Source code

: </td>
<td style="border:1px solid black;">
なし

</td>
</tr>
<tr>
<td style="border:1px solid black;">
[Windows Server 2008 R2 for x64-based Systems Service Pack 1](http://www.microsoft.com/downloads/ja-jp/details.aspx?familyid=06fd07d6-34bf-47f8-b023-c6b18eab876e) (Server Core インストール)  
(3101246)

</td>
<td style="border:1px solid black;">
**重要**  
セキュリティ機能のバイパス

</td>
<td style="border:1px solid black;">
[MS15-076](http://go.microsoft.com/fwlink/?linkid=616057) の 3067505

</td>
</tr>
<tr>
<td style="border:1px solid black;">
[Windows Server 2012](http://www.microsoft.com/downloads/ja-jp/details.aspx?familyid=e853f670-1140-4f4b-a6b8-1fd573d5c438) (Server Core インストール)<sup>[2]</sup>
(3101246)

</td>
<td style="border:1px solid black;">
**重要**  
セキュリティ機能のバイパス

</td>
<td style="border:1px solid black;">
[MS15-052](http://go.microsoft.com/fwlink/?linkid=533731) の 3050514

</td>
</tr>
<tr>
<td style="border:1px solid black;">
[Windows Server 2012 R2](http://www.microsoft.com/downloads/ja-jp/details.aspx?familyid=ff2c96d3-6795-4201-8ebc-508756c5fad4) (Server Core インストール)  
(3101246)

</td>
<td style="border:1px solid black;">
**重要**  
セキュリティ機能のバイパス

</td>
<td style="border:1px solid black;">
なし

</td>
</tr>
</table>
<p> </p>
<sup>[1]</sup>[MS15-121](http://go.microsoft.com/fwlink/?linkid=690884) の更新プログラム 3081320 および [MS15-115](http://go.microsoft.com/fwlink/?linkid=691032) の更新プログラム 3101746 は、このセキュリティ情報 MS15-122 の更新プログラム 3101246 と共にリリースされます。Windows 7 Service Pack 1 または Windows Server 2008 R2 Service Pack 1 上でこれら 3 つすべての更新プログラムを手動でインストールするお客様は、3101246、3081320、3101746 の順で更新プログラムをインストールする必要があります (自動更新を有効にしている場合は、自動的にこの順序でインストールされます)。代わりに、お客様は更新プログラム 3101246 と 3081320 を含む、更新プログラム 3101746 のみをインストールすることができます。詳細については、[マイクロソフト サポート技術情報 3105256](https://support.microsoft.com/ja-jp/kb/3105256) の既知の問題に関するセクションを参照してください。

:: Work request ::
Pick out every line in the records that contains the string "details" and copy each of those lines in full.

:: Task output ::
[Windows Server 2008 R2 for x64-based Systems Service Pack 1](http://www.microsoft.com/downloads/ja-jp/details.aspx?familyid=06fd07d6-34bf-47f8-b023-c6b18eab876e) (Server Core インストール)  
[Windows Server 2012](http://www.microsoft.com/downloads/ja-jp/details.aspx?familyid=e853f670-1140-4f4b-a6b8-1fd573d5c438) (Server Core インストール)<sup>[2]</sup>
[Windows Server 2012 R2](http://www.microsoft.com/downloads/ja-jp/details.aspx?familyid=ff2c96d3-6795-4201-8ebc-508756c5fad4) (Server Core インストール)  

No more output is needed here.